◆ **Given problem A**
Reproduce word for word the part of the hit points passage from "As I've said" up to and including "always has been.".
◆ **Given problem B**
Extend the hit points passage, picking up right after its final sentence.

◆ **Page extract**

As I've said in the past, I describe HP as little more than the answer to the question Can you still fight? After a furious day of combat, a evening spent tending to one's wounds, and a night's rest, the character is still bruised, battered, and beaten... but they keep going. If I want to track whether that cut's scarred over or whether the character has stopped favoring one leg slightly, the HP system is a horrid way to do so, and really, it always has been.

I recognize the unique needs of a campaign that runs in 4e and wants to present the notion of a very real cost to a day of combat, even though 3e games could very well be "fully healed every day" thanks to wands of CLW (and the party without someone capable of using that is a rare one indeed). However, 4e does what it intends to do well: DMs that want to describe painful injuries without tracking penalties can do so, and DMs that really want to track penalties can create them. The advantage is that we're adding to a known point of balance, rather than removing something that may or may not be a load-bearing rule in the system as written.

◆ **Records supplied**
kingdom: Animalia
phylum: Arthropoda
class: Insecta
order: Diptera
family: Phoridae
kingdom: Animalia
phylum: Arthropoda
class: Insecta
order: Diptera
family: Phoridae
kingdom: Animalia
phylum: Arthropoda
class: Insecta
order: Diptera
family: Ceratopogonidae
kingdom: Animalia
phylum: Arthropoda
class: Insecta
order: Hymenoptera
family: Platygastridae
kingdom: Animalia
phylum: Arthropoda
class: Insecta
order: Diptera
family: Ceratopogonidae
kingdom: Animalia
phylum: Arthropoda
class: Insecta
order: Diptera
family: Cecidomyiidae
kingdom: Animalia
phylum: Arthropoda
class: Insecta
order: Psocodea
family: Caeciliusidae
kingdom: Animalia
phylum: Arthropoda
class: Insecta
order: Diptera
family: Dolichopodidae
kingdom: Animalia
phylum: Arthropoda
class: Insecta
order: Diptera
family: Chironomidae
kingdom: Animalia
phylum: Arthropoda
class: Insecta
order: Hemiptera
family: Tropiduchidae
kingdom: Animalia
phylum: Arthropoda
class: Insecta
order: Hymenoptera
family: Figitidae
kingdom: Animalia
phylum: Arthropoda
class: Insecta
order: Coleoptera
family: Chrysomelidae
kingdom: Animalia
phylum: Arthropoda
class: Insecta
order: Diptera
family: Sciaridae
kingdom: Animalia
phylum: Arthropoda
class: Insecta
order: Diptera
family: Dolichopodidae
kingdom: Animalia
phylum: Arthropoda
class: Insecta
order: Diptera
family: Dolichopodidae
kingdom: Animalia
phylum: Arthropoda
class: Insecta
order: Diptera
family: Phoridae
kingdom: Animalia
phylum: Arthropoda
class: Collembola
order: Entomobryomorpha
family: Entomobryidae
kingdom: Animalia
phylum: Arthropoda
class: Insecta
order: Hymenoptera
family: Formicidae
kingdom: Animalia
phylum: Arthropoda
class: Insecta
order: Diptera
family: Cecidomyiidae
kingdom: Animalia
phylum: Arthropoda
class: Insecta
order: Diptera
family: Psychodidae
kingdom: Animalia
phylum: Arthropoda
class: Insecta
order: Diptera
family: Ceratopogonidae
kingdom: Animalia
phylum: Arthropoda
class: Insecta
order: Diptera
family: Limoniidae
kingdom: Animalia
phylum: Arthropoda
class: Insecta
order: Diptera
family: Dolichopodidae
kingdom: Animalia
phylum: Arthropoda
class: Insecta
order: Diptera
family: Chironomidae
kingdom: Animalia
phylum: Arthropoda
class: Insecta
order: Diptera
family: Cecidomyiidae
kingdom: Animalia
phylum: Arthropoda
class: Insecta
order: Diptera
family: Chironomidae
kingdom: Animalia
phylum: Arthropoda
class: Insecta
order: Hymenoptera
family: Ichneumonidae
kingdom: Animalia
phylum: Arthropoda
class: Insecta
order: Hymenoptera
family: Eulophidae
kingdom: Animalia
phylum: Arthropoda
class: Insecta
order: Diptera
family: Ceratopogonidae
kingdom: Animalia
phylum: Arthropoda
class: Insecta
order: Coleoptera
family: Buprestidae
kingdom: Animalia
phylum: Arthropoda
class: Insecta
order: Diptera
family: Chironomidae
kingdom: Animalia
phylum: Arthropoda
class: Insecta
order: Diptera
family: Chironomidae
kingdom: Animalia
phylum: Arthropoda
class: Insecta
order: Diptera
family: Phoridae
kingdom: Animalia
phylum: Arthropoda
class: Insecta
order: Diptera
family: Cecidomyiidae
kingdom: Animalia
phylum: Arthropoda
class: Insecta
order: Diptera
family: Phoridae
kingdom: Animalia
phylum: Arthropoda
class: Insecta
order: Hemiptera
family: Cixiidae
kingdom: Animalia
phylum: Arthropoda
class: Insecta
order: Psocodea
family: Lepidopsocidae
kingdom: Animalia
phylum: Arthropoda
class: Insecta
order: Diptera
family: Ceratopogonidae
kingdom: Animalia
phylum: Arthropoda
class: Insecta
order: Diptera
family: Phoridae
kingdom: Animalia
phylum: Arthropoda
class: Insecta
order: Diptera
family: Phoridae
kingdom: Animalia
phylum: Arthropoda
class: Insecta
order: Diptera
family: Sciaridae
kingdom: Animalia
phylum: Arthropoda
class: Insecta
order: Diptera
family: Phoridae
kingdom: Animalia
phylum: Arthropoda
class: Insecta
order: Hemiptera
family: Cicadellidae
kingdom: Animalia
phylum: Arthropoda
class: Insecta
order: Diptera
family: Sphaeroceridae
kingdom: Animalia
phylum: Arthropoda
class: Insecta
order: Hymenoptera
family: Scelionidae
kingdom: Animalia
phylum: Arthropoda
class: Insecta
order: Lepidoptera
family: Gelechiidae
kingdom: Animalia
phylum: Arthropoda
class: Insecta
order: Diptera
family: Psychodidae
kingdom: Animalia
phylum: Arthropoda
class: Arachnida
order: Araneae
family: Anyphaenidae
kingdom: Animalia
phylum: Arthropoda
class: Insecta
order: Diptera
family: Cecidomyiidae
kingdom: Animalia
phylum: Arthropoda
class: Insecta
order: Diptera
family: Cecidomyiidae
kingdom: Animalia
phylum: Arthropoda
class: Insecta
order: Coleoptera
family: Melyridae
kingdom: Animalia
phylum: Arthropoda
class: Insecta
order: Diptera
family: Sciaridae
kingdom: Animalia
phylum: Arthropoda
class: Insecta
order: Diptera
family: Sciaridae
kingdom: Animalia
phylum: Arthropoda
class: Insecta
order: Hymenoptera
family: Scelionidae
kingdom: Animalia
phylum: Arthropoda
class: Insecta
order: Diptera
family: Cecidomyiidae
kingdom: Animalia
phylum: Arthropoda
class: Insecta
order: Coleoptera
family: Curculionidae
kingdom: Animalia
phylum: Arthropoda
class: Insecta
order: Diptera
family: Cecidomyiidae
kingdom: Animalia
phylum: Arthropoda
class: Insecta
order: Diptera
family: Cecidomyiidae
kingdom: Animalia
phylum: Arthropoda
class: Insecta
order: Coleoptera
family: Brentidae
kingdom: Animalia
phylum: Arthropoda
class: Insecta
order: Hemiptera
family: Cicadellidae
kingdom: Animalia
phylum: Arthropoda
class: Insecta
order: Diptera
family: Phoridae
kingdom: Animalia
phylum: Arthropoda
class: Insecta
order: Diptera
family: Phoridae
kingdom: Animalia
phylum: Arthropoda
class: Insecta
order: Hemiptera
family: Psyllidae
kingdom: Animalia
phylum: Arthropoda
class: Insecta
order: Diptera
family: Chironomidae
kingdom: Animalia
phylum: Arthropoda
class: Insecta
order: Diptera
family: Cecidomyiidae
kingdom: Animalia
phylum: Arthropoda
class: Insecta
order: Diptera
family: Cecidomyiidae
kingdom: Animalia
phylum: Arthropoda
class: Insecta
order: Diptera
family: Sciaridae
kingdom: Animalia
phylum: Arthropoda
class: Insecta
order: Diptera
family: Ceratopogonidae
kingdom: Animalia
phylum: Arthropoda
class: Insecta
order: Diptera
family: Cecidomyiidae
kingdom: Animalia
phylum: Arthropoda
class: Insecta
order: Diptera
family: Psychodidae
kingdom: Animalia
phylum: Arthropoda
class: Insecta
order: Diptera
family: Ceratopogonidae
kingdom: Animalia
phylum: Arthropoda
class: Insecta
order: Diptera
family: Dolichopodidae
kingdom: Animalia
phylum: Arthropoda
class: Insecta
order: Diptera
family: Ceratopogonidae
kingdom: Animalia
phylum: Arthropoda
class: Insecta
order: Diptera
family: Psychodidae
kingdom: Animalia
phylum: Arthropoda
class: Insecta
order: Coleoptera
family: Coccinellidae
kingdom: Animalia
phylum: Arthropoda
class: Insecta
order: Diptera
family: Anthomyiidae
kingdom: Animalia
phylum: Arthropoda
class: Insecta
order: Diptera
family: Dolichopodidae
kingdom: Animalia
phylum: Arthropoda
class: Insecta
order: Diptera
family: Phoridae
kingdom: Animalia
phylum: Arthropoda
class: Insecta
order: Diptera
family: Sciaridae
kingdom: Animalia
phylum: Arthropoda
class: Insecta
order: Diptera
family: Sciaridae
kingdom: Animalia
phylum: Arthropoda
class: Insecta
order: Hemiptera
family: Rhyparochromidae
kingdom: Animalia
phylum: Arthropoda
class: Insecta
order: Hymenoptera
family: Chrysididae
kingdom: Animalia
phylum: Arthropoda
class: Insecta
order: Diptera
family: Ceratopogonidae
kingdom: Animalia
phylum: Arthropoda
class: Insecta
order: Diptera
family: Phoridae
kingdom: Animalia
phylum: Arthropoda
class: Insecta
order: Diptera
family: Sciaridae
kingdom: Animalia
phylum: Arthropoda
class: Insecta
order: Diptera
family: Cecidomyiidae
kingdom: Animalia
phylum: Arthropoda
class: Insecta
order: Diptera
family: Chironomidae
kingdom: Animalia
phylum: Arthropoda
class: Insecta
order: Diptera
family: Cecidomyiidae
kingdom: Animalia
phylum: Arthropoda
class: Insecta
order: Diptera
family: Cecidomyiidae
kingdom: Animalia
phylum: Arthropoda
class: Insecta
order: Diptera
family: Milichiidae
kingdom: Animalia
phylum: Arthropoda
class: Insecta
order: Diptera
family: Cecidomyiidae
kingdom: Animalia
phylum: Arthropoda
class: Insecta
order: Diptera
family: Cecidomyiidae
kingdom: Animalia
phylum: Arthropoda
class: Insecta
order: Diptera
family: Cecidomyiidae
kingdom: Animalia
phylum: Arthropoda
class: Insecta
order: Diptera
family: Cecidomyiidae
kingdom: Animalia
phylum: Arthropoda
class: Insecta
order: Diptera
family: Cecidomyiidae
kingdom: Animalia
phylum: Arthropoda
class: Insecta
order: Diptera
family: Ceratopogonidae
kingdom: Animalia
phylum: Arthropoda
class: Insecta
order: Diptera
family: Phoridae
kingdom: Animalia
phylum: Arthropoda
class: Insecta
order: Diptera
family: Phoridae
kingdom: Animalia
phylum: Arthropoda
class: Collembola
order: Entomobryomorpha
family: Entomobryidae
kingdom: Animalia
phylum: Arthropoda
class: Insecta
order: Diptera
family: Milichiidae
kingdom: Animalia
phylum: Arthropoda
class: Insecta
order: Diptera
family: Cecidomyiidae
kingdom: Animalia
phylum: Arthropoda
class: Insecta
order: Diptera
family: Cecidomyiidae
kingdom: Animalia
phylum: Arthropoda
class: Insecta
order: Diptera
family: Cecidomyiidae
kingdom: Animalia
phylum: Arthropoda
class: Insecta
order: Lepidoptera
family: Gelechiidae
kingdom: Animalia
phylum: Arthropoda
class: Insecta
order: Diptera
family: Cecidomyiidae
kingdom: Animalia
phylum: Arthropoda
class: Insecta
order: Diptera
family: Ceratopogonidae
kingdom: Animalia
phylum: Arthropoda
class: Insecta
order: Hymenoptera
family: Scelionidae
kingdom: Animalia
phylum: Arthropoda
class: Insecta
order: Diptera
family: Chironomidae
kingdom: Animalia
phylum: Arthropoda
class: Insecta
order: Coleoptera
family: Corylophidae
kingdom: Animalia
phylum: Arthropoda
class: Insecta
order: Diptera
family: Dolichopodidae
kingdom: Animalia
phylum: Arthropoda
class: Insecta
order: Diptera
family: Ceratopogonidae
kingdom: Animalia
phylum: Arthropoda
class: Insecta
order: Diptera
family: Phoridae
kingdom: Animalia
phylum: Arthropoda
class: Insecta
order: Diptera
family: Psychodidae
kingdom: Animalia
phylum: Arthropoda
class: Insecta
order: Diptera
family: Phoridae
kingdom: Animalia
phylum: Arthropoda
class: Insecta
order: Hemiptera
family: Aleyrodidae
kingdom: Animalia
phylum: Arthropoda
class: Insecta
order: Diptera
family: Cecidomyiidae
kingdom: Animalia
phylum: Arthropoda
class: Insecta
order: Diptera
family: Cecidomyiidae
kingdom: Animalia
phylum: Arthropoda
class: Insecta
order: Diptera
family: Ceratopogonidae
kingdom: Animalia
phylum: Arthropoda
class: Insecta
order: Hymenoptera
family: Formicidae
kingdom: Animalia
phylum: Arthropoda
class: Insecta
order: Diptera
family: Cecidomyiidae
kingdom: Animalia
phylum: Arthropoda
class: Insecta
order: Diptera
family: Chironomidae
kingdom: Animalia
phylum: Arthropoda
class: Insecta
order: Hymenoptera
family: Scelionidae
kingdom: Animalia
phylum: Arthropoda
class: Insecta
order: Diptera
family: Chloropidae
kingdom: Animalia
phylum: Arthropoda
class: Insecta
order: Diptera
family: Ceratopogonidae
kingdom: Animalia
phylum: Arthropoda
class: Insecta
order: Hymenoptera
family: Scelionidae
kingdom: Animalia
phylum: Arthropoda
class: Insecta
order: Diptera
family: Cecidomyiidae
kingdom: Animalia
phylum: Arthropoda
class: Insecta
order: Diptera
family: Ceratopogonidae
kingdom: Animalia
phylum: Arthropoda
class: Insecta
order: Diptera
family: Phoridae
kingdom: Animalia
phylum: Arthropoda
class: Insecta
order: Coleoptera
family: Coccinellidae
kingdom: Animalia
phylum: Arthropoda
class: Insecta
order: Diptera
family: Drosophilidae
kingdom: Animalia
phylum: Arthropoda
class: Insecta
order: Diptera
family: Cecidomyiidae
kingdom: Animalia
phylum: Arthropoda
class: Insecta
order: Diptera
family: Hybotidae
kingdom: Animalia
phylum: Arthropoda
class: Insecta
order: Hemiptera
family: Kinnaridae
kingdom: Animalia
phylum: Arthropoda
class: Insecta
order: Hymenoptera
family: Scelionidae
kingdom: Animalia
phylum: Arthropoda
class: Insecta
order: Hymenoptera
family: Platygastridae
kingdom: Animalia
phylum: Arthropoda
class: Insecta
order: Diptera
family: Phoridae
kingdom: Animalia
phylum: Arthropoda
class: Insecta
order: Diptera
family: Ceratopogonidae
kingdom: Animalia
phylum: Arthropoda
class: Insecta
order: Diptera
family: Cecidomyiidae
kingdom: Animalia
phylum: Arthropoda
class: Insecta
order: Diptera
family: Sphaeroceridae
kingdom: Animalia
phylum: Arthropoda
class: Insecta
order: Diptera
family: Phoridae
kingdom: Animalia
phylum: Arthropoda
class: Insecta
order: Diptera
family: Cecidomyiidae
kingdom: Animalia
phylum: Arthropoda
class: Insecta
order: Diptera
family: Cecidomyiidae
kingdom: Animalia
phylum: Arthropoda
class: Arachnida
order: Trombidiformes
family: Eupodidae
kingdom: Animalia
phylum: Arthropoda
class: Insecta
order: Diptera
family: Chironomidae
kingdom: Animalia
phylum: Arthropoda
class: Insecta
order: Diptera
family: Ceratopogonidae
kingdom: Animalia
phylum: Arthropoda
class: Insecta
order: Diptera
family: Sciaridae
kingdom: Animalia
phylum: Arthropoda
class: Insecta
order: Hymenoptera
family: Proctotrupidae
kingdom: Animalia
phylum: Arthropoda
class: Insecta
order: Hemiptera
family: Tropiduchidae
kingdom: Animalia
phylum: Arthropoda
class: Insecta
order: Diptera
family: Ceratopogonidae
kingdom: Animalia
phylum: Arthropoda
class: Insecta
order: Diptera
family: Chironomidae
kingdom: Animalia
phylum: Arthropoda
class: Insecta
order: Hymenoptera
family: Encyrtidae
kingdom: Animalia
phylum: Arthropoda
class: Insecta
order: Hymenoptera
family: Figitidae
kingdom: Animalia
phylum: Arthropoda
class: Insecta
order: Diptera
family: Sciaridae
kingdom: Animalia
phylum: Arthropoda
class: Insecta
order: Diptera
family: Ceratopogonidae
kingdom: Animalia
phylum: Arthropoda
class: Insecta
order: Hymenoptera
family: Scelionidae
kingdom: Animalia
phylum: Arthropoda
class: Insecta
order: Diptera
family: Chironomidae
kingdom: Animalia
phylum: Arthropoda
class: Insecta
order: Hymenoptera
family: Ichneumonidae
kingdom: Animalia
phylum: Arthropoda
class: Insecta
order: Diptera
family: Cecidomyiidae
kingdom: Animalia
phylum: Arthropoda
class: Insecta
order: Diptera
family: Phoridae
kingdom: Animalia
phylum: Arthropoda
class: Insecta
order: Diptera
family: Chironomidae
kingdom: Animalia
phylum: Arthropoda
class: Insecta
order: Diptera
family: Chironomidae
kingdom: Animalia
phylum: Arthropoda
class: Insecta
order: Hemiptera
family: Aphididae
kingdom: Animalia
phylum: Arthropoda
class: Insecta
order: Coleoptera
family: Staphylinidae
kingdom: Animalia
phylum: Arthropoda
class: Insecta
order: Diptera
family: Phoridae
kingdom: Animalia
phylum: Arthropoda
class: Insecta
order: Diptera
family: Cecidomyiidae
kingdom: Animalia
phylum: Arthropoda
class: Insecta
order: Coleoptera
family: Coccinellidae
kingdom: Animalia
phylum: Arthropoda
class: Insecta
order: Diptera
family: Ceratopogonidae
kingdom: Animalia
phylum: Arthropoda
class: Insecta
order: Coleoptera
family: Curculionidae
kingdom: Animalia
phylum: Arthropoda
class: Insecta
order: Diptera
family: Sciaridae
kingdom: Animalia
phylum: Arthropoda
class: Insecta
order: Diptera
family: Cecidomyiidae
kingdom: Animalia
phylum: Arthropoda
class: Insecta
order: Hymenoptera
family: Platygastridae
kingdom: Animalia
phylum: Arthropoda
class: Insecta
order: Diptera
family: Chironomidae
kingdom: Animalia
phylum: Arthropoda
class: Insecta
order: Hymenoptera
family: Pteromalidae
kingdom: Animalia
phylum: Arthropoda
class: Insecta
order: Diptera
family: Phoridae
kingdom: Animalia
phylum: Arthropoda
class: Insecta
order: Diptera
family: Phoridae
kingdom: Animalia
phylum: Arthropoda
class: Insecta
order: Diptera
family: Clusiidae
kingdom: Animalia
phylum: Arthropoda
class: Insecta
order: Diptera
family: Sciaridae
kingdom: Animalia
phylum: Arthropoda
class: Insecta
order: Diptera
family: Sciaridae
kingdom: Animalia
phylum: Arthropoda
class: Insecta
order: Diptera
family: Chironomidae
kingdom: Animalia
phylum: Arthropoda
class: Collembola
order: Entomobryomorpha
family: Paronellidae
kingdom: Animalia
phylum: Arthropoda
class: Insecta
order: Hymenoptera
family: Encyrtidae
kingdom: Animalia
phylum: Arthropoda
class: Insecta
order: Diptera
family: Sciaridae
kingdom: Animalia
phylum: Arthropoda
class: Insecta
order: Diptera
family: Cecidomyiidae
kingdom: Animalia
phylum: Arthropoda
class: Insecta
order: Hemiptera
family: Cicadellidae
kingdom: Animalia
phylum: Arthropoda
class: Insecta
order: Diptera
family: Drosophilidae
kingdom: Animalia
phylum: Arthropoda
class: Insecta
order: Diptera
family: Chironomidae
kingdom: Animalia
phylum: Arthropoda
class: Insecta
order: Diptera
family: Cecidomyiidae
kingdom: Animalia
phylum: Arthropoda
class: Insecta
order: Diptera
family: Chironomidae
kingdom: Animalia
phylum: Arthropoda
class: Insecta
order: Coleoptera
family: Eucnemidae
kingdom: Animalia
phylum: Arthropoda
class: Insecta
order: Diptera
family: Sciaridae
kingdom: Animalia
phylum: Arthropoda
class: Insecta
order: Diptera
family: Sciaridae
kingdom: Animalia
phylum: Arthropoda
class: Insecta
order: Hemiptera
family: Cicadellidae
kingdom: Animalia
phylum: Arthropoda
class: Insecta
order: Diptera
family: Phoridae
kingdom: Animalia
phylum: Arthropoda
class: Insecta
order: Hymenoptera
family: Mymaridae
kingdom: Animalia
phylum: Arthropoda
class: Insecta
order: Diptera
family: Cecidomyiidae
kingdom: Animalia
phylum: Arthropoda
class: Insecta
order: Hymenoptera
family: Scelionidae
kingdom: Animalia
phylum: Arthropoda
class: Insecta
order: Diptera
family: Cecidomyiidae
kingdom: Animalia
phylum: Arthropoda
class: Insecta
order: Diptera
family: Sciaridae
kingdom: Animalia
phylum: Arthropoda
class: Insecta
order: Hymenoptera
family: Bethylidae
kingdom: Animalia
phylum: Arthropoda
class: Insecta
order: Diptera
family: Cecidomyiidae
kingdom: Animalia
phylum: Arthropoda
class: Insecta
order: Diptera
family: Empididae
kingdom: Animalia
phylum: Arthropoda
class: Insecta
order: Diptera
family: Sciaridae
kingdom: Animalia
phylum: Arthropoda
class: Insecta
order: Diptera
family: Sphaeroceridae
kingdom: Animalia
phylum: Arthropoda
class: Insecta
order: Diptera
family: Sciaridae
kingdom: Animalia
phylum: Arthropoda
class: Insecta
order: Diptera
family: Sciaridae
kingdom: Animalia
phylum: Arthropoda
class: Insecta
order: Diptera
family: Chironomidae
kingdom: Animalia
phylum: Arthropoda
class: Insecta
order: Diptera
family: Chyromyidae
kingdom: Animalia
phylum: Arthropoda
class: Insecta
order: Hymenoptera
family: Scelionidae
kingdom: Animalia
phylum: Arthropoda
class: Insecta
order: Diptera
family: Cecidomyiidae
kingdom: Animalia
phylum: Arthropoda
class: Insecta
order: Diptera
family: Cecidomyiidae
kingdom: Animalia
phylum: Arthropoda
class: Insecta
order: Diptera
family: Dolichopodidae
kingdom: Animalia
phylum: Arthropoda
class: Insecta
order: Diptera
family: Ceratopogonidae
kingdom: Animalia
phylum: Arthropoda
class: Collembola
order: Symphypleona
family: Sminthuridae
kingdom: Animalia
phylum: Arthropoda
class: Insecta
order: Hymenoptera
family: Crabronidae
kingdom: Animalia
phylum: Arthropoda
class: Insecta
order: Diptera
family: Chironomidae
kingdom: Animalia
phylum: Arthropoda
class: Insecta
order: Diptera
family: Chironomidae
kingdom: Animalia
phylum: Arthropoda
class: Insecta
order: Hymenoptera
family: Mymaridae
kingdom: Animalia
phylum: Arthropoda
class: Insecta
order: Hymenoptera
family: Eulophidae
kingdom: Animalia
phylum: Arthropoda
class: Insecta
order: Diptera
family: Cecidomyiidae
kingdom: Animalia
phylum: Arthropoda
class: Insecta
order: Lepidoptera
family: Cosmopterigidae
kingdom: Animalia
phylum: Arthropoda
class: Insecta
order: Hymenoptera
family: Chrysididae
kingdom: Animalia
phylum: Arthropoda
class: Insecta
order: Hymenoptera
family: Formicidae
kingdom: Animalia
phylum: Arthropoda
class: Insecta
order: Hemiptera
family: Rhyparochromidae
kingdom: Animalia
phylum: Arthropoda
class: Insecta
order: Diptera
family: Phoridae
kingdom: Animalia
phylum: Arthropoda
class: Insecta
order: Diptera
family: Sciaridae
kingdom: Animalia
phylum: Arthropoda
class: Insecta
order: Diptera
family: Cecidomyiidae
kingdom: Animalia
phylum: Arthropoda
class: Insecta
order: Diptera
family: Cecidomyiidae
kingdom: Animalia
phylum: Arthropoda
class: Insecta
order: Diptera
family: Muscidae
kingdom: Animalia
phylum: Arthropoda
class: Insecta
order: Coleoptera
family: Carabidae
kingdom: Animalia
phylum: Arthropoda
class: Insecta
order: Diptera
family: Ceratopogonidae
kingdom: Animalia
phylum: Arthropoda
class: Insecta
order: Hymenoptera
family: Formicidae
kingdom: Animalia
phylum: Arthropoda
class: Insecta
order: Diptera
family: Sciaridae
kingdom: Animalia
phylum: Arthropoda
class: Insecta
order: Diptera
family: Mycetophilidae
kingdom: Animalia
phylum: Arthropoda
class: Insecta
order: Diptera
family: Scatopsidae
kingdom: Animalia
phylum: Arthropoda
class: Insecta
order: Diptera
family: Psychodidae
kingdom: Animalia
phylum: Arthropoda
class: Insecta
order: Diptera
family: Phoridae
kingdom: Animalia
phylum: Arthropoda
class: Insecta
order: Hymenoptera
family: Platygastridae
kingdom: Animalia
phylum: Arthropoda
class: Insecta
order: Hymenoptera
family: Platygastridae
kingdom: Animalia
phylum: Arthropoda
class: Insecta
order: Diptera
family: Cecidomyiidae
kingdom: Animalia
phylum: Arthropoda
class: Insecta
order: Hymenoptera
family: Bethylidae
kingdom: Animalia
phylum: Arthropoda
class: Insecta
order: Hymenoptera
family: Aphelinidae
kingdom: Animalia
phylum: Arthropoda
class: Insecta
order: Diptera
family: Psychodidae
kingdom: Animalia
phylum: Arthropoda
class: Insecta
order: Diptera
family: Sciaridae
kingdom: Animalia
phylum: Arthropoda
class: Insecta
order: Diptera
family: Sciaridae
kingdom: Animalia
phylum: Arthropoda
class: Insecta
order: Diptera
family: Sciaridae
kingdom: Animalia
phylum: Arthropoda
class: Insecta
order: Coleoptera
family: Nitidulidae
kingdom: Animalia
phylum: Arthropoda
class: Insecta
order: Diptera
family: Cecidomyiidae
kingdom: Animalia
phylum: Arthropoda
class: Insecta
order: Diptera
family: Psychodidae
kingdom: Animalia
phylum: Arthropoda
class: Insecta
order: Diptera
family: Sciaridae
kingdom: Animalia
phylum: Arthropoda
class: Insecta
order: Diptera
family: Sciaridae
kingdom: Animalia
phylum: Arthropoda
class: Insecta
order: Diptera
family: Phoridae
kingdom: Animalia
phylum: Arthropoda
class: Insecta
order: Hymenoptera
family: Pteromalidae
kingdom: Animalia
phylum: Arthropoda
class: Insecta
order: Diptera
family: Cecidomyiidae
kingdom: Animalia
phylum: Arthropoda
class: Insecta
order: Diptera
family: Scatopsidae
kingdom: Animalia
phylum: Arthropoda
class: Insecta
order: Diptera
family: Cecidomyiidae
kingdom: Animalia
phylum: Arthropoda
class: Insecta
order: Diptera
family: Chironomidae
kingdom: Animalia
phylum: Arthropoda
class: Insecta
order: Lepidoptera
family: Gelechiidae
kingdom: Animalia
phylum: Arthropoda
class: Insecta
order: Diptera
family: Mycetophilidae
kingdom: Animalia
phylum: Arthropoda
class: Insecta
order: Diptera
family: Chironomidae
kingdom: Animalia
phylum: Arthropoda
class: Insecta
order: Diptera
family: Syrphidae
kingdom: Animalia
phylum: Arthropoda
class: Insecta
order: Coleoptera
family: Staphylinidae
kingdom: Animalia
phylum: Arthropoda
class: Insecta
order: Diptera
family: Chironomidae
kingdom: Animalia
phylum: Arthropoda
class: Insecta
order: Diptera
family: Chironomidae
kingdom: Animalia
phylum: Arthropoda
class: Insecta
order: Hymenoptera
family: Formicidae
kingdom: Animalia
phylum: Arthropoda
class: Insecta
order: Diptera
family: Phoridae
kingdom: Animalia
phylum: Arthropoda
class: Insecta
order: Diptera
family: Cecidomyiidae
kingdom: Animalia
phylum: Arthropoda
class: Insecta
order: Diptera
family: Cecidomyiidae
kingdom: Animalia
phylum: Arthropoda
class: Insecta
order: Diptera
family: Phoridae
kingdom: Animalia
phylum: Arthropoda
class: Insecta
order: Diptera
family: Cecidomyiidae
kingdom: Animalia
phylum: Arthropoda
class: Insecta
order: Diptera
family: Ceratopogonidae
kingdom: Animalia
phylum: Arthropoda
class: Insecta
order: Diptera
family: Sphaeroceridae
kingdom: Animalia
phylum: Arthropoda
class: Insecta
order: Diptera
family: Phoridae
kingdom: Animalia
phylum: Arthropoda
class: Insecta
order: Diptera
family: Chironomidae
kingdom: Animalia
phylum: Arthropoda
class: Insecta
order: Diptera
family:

◆ **Task response A**
As I've said in the past, I describe HP as little more than the answer to the question Can you still fight? After a furious day of combat, a evening spent tending to one's wounds, and a night's rest, the character is still bruised, battered, and beaten... but they keep going. If I want to track whether that cut's scarred over or whether the character has stopped favoring one leg slightly, the HP system is a horrid way to do so, and really, it always has been.

◆ **Task response B**
[Edit: Removed a word by order of the Department of Redundancy Department.]

Morty
2008-08-04, 02:25 PM
Statements like that are how bad rules and overcomplicated systems in the name of "realism" get made.

How is a simple penalty in a specific situation overcomplicated? Unnecessary, maybe, but not overcomplicated.


Expressing this difficulty in mechanical terms does absolutely nothing for gameplay except occasionally discourage people from doing it. There is no need for this "well realistically it's going to be a bit harder!" stuff in a system which is already not focused on realism (leather-and-dagger guys fighting against and side-by-side with, and doing more damage than, guys with giant swords?).

Unrealistic or not, they still fight with weapons, so penalty for trying to inflict nonlethal damage is a logical thing to include. I do agree though, that it's probably not relevant enough to bother.

ColdSepp
2008-08-04, 02:28 PM
But... a creature isn't dead at 0, he's dead when he fails three dying saves or reaches -bloodied. Just tell the DM you want that one alive, and have him make checks against dying. It adds tension, and uses the existing rules.

"I can't use my AoE, it will hit the one we want alive, and he's already at -10!"
"Crap, that goblin we want to interrogate failed his second save, I need to use heal to stabilize him rather then attack!"

Is there some reason that won't work that I am not seeing?

Covered In Bees
2008-08-04, 02:29 PM
Unrealistic or not, they still fight with weapons, so penalty for trying to inflict nonlethal damage is a logical thing to include. I do agree though, that it's probably not relevant enough to bother.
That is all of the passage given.